# Nice cheap aquarium sand options



## tearingwaif17 (Jul 12, 2020)

Any recommendations on cheap sand brands that I can buy at a local Lowe's or Hobby Lobby in bulk, that will be safe for an aquarium.


----------



## Quesenek (Sep 26, 2008)

tearingwaif17 said:


> Any recommendations on cheap sand brands that I can buy at a local Lowe's or Hobby Lobby in bulk, that will be safe for an aquarium.


I've used "quikrete 50 lb. pool filter sand" from either lowes or home depot in all of my aquariums for years. It has larger grains of sand that are less likely to go anaerobic, or at least in my experience.
It comes fairly clean, but I still dump a little bit at a time into a 5 gallon bucket and wash it really well before putting it in my aquarium.


----------



## PlantedRich (Jul 21, 2010)

Be aware that this is one where going too cheap can cost you double. There are cheaper than the pool sand costs but watch out if you try some from the lumber stores like all purpose or play sand as they are not very closely regulated and you can get some really bad stuff, both in size and color. For those they just scoop wherever they find sand and pretty much throw it all in the bag. That means getting the right stuff the first time is lots cheaper, even if it costs more the first go!


----------



## Bunsen Honeydew (Feb 21, 2017)

I like Black Diamond Blasting Sand, med.

Sent from my Pixel 3 XL using Tapatalk


----------



## seanlu13913 (Oct 5, 2016)

I used playsand in the past and it worked well


----------



## [email protected] (Sep 15, 2020)

My favorite "sand" is Cemex Lapis Lustre. It is available at some Home Depot's particularly in western USA


----------



## Blackheart (Jul 5, 2011)

I don't know about either of those, but my local hardware store carries HTH pool filter sand and if I was on a complete budget, this would be my personal choice.


----------



## Capsaicin_MFK (Nov 15, 2009)

I have never had issues with Home Depot play sand. I use it a lot with our seed germination studies in the lab I work in. My walstad bowl has the exact same sand, but I prewashed it and baked it before use.


----------



## ahem (Dec 27, 2014)

Black diamond sand is popular but be very very careful about the grit. I tried to go that route. But my local tractor supply tried to sell me the fine (I think) even though it was listed as "medium" on their website.

> What this exercise asks
1) Rewrite the paragraph in the aquarium sand thread that begins "Be aware that this is one where going too cheap" as a short bulleted list that keeps its main facts.
2) Summarize the aquarium sand thread in two sentences.
The data below comes from a separate source.

> Supplied data
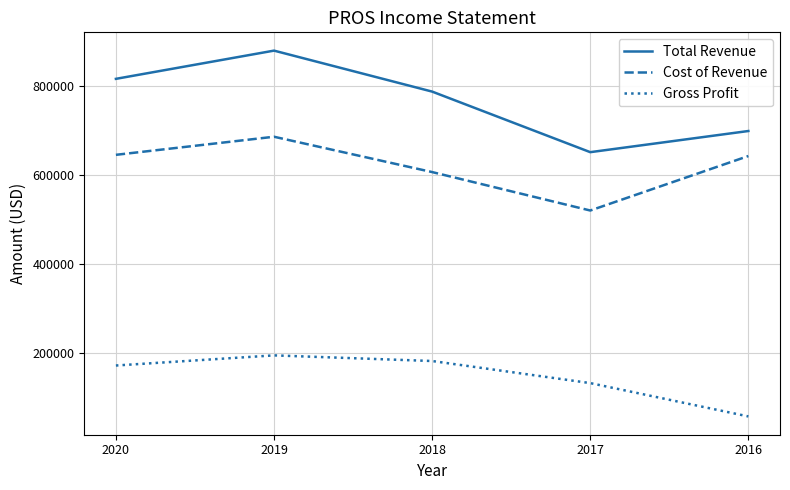

What is the difference between the Gross Profit values at 2017 and 2019?

62400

> Solutions by task
1)
- Going too cheap on sand can end up costing twice as much.
- Some sands cost less than pool sand. All-purpose or play sand from lumber stores is not closely regulated, though.
- That sand can be very poor in both grain size and color, because it is scooped from wherever sand is found and bagged together.
- Buying the right sand the first time is cheaper overall, even if it costs more at first.

2) A forum member asked for cheap, aquarium-safe sand that could be bought in bulk at a store such as Lowe's or Hobby Lobby. Replies recommended Quikrete and HTH pool filter sand, Black Diamond Blasting Sand, Cemex Lapis Lustre, and play sand, while others warned that loosely regulated lumber-store sand can vary badly in size and color and that Black Diamond sand may be sold in a finer grit than listed.